PROBLEM DETAILS:
In the records below, find the line with "left knee: (88, 218)" and the line with "right elbow: (398, 306)". Print both exactly, along with every line between them, and no other line.
::::::::
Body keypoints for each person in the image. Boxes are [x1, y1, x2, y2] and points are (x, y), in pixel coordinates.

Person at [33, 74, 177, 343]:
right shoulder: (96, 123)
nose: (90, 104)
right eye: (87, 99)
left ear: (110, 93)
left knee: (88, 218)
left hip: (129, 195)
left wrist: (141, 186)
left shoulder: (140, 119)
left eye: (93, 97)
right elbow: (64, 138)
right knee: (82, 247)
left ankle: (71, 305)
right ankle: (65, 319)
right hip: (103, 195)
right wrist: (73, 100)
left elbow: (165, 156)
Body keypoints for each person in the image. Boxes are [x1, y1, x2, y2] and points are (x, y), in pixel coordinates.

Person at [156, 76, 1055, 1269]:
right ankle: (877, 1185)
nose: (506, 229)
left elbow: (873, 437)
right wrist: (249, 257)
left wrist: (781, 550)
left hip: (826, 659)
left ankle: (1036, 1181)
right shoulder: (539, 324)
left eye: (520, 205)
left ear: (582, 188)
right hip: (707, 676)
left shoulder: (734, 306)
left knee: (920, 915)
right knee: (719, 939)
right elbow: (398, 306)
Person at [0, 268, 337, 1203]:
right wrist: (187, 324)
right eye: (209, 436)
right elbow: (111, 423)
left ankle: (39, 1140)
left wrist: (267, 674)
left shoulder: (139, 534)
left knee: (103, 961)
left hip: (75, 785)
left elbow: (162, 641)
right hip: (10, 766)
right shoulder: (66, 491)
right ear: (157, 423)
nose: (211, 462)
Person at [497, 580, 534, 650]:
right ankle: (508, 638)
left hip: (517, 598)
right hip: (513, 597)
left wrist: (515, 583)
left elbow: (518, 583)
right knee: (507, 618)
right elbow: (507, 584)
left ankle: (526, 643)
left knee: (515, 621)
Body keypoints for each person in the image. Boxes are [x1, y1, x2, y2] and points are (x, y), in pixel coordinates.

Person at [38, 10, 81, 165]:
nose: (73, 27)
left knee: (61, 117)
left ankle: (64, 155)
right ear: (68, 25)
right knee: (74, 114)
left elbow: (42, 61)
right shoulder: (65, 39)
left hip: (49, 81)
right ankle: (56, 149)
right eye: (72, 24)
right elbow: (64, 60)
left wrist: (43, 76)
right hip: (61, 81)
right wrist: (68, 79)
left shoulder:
::::::::
REPLY TO THE TASK:
left knee: (88, 218)
left hip: (129, 195)
left wrist: (141, 186)
left shoulder: (140, 119)
left eye: (93, 97)
right elbow: (64, 138)
right knee: (82, 247)
left ankle: (71, 305)
right ankle: (65, 319)
right hip: (103, 195)
right wrist: (73, 100)
left elbow: (165, 156)
Body keypoints for each person in the image. Boxes are [x1, y1, x2, y2] and points are (x, y), in pixel coordinates.

Person at [156, 76, 1055, 1269]:
right ankle: (877, 1185)
nose: (506, 229)
left elbow: (873, 437)
right wrist: (249, 257)
left wrist: (781, 550)
left hip: (826, 659)
left ankle: (1036, 1181)
right shoulder: (539, 324)
left eye: (520, 205)
left ear: (582, 188)
right hip: (707, 676)
left shoulder: (734, 306)
left knee: (920, 915)
right knee: (719, 939)
right elbow: (398, 306)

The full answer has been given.